The Warp11 is a good choice. The main reason you'd want the brushless or AC is for regen. But again, the argument is that you can add more and better batteries for the price difference which more than makes up for the regen to begin with. 

You're making the right choice. Now price out some good batteries and don't buy the controller until you've purchased everything else. When you're using brushed DC, you have a lot of options for controllers, so it should be the last thing to figure into the equation. 

Now you should figure out the voltage and amperage requirements for your project.

You can go with the high voltage version of the Warp11 or the regular Warp11. The difference in price is about $600. The performance difference is that the HV makes more power but a little less torque than the standard Warp11. The HV is also going to make the system more efficient because you're going to pull less current from the batteries.

If you go with the HV, you'll need to make sure you get a controller that handles HV as well, which there are a few of them out there.

Once you figure out which motor you want, then you should start looking at which batteries you want to use and you can size out the pack according to performance and range.


----------



## meanderingthemaze (Jan 25, 2010)

Sadly, power steering will be the substantial added draw on your pack since it has to continuously run while you are driving. But again, you goal for 60 miles is modest enough to reach.


----------



## appleseed (Sep 12, 2010)

how much power would a power steering system take? i read tht electric is more efficient than hydrolaic but the exact amount of watts well they didnt say


----------



## meanderingthemaze (Jan 25, 2010)

appleseed said:


> how much power would a power steering system take? i read tht electric is more efficient than hydrolaic but the exact amount of watts well they didnt say


You're going to have to shop around to find out what loads the different units will draw, I'm sure efficiencies vary. but from everything I've read about, it is one of the significant "add-ons" to a conversion. But again, if you have the money to buy enough batteries, then you just need to plan it in your calcs.
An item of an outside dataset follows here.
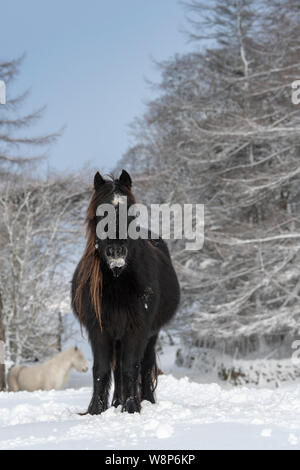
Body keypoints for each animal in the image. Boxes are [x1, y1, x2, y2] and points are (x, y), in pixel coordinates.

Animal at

Try searching the forum, It's a relatively common discussion item.


----------



## Automcdonough (Sep 1, 2010)

pumping a traditional hydraulic system is a huge drain, even on a normal engine you can gain a few % improvement by dumping it for manual steering. An all electric rack is much better because it only draws power when needed, and can be switched totally off when going faster than 10mph.


----------



## Crash (Oct 20, 2009)

That's a $5K system though. All electric steering will always definitely be a plus and is very programmable. But again, who's willing to throw $5K at steering to keep 3-5% range?


----------



## Automcdonough (Sep 1, 2010)

really? some newer cars already feature this, should not be so expensive to source a rack from one of these cars.


----------



## Crash (Oct 20, 2009)

Maybe so, but a real pain to implement. Those boxes/racks are designed for those cars. They're definitely out there in lots of cars but when you're a large company like Toyota, Ford or GM, you can get these things a LOT cheaper and it's not like you're buying off the shelf, so they're OEM grade, not consumer grade. That means they're going to be a lot more specific to the vehicle and stamped out in large cheap mass quantities.

I don't know how possible it would be to retro fit one from a wrecked car to any other car, but considering the time it would take, it may be worth it just to buy the kit.

I did, however, find these kits. They seem way cheaper than some of the others I've seen on the internet:
http://www.unisteer.com/electric_power_steering.html


----------